Ciò che sta accadendo a Hong Kong, come ciò che sta accadendo in Iran, dove siamo arrivati alle minacce di morte delle autorità nei confronti dei cittadini che manifestano contro il rincaro della benzina, ci riguarda da vicino. Riguarda la nostra visione del mondo, la nostra concezione della democrazia, il nostro futuro. Riguarda la nostra passione civile e il nostro bisogno di prenderci cura del prossimo, della sua dignità, dei suoi diritti.
A Hong Kong è probabile che la folla abbia esagerato, che gli studenti universitari siano andati al di là del lecito e che ci sia un clima che la piazza non ha contribuito certo a svelenire.
Fatto sta che la reazione di Pechino è eccessiva, smodata, autoritaria, una reazione che ci interroga sul nostro futuro. Perché se l’avvenire è caratterizzato da repressione, imposizioni dall’alto e governi fantoccio, come quello dell’indefinibile Carrie Lam, significa che è il modello occidentale a essere in discussione, l’idea stessa di democrazia liberale, il rispetto dei diritti umani, della libertà di parola e d’espressione, la critica al potere e la possibilità di compierla in sicurezza. Se questi princìpi basilari del nostro vivere civile vengono meno, non sarà possibile tornare indietro, in quanto una vecchia regola dell’economia stabilisce che la moneta cattiva scaccia la moneta buona e che, una volta avvelenati i pozzi e introdotte modalità di governo anti-democratiche, la democrazia sembrerà agli occhi di molti un sistema fragile, inadeguato, incapace di far fronte alle sfide globali che questo secolo ci pone davanti.
Hong Kong, pertanto, dev’essere seguita e raccontata passo per passo, giorno dopo giorno, in maniera chiara e approfondita, concentrandosi non solo su ciò che accade a livello locale ma sulle ricadute che ogni singola vicenda ha, o potrebbe avere, su di noi.
Se Pechino dovesse trionfare, imponendo con la forza bruta la propria distruzione della dignità umana, la stessa America, nel bene e nel male, ci apparirebbe lontana anni luce, soprattutto se guardiamo all’America di Roosevelt e di Kennedy, antitetica al paese arrogante e isolazionista che il trumpismo sta plasmando a sua immagine e somiglianza nonostante la formidabile opposizione di una sinistra, che almeno da quelle parti, esiste, resiste e si manifesta nelle forme migliori.
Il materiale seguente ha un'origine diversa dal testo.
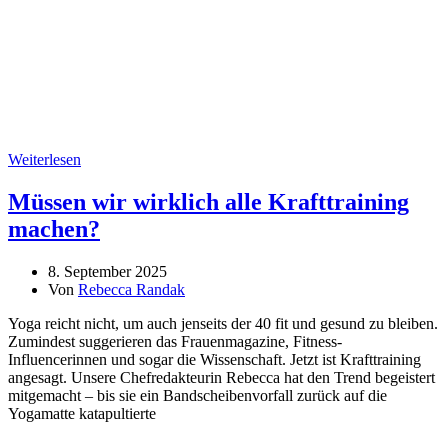
Weiterlesen
Müssen wir wirklich alle Krafttraining
machen?
8. September 2025
Von
Rebecca Randak
Yoga reicht nicht, um auch jenseits der 40 fit und gesund zu bleiben.
Zumindest suggerieren das Frauenmagazine, Fitness-
Influencerinnen und sogar die Wissenschaft. Jetzt ist Krafttraining
angesagt. Unsere Chefredakteurin Rebecca hat den Trend begeistert
mitgemacht – bis sie ein Bandscheibenvorfall zurück auf die
Yogamatte katapultierte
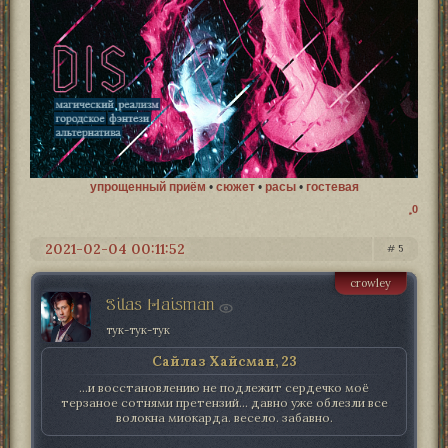
упрощенный приём
•
сюжет
•
расы
•
гостевая
0
2021-02-04 00:11:52
5
crowley
Silas Haisman
тук-тук-тук
Сайлаз Хайсман, 23
...и восстановлению не подлежит сердечко моё
терзаное сотнями претензий... давно уже облезли все
волокна миокарда. весело. забавно.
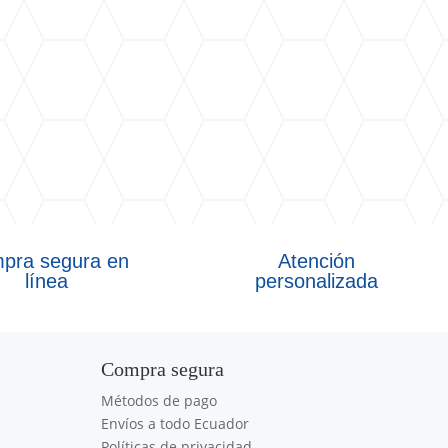
pra segura en
Atención
línea
personalizada
Compra segura
Métodos de pago
Envíos a todo Ecuador
Políticas de privacidad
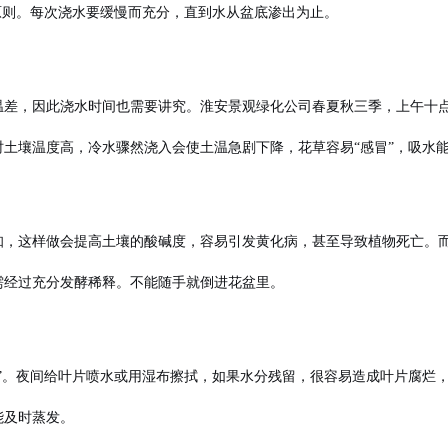
原则。每次浇水要缓慢而充分，直到水从盆底渗出为止。
温差，因此浇水时间也需要讲究。
淮安景观绿化公司
春夏秋三季，上午十
时土壤温度高，冷水骤然浇入会使土温急剧下降，花草容易“感冒”，吸水
知，这样做会提高土壤的酸碱度，容易引发黄化病，甚至导致植物死亡。
需经过充分发酵稀释。不能随手就倒进花盆里。
”。夜间给叶片喷水或用湿布擦拭，如果水分残留，很容易造成叶片腐烂
能及时蒸发。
Hong Kong è lo spartiacque della modernità, il simbolo della rinascita del modello democratico o il punto di non ritorno del medesimo. Al termine di questo scontro senza esclusione di colpi e senza la possibilità che entrambi i contendenti rimangano in piedi, infatti, sapremo cosa ci aspetta. E poiché è impossibile che un universo minuscolo possa sconfiggere un gigante in espansione, è evidente che o l’Occidente assume un’iniziativa immediata e capillare o rischia di essere travolto, nelle sue prospettive e nelle sue effimere certezze.
Hong Kong è imprescindibile: è in gioco la nostra vita, la nostra frontiera, l’esistenza stessa dei nostri ideali. Non c’è nulla di più vicino e decisivo di una carneficina che potrebbe seppellire quel microcosmo in rivolta ma, soprattutto, noi che assistiamo indifferenti a una questione di cui, evidentemente, non comprendiamo fino in fondo l’importanza.